TEXT SEGMENT Block Start
Whatever his personal intentions, Wolfensohn’s institutional role increasingly determined his behavior. And the increasingly conflictive relationship between him and civil society came to a boil during the tumultuous World Bank-IMF annual meeting held in Prague in September 2000, which had to be cut short owing to massive demonstrations. Confronted with a list of thoroughly documented charges by NGOs at the famous Prague Castle debate, Wolfensohn lost his cool, exclaiming, “I and my colleagues feel good about going to work every day.” It was an answer that was matched only by then-IMF Managing Director Horst Koehler’s equally famous line at the same debate: “I also have a heart, but I have to use my head in making decisions.”

No doubt Wolfensohn’s replacement, former U.S. Deputy Defense Secretary Paul Wolfowitz, will continue to feel good as he goes to work every day. The story will surely be different for the millions of victims of World Bank policies and projects.

The End of an Illusion

By 2005, efforts towards reform had ground to a stalemate at both the Bank and the IMF. Perhaps nowhere was this more evident than in the area of institutional control and decision-making. In both institutions, voting power depends on the size of a country’s capital contributions. At the World Bank, the U.S. share is 17.6 percent, above the critical 15 percent needed to exercise a veto over major lending decisions. At the IMF, the United States controls 19 percent of the vote, comfortably above the 15 percent needed to veto vital policy and budgetary decisions.

Even mild proposals for governance have very little chance of passing. For instance, Joseph Stiglitz has proposed that “pending a reexamination of the allocation of voting, the direct voice of the borrowing countries in the executive boards of the IFIs [international financial institutions] be increased, e.g., by establishing two additional seats with half votes or repackaging constituencies.” But in the context of the IMF and World Bank, such mild palliatives are considered wild and radical notions.

Given the controversy swirling around the relevance of the two institutions, one would have thought that the rich minority would have been willing to do away with particularly aggravating customs, namely that the head of the Fund is always a European and that of the Bank must be from the United States. On two occasions in the last few years, in 2000 and 2004, the European bloc had a chance to make the selection of the managing director by merit rather than nationality. On both occasions, Europeans were chosen: the German Horst Koehler in 2000 and the Spaniard Rodrigo Rato in 2004.
TEXT SEGMENT Block End
DATA SUPPLIED Block Start
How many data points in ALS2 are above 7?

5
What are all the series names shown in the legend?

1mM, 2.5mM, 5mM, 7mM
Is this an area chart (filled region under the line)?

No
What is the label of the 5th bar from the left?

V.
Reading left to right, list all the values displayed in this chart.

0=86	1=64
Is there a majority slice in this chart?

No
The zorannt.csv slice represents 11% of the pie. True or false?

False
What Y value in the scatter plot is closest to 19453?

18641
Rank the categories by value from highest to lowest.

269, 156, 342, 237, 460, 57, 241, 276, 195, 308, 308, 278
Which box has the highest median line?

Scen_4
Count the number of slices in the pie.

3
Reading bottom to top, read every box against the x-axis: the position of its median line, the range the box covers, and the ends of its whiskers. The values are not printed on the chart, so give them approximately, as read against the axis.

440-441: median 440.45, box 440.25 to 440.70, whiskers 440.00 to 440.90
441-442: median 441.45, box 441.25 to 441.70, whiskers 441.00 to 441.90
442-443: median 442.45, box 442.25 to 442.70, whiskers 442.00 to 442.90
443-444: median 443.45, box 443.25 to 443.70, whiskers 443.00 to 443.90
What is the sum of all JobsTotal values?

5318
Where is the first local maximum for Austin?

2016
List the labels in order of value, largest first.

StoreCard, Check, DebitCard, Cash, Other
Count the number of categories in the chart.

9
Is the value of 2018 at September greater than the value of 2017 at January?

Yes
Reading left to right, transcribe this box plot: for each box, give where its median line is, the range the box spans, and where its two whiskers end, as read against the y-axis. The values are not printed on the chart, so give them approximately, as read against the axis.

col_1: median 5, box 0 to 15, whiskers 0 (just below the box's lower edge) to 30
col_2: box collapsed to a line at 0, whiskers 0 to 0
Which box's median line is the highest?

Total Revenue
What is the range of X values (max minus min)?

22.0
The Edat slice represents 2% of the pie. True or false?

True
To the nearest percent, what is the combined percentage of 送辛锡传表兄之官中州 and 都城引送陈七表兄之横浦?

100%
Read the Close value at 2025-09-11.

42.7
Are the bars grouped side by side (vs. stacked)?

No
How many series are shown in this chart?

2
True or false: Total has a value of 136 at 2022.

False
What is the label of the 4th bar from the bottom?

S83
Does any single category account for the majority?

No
DATA SUPPLIED Block End
- _EXERCISE REQUIREMENTS_
(a) In the World Bank and IMF text, what share of the IMF vote does the United States control?
(b) Return the words of the World Bank and IMF text from "No doubt Wolfensohn’s" up to and including "policies and projects.".
(c) List every person named in the World Bank and IMF text.
The material shown here was taken from a different source than the World Bank and IMF text.

- _ANSWERS GIVEN_
(a) 19 percent

(b)
No doubt Wolfensohn’s replacement, former U.S. Deputy Defense Secretary Paul Wolfowitz, will continue to feel good as he goes to work every day. The story will surely be different for the millions of victims of World Bank policies and projects.

(c) Wolfensohn, Horst Koehler, Paul Wolfowitz, Joseph Stiglitz, Rodrigo Rato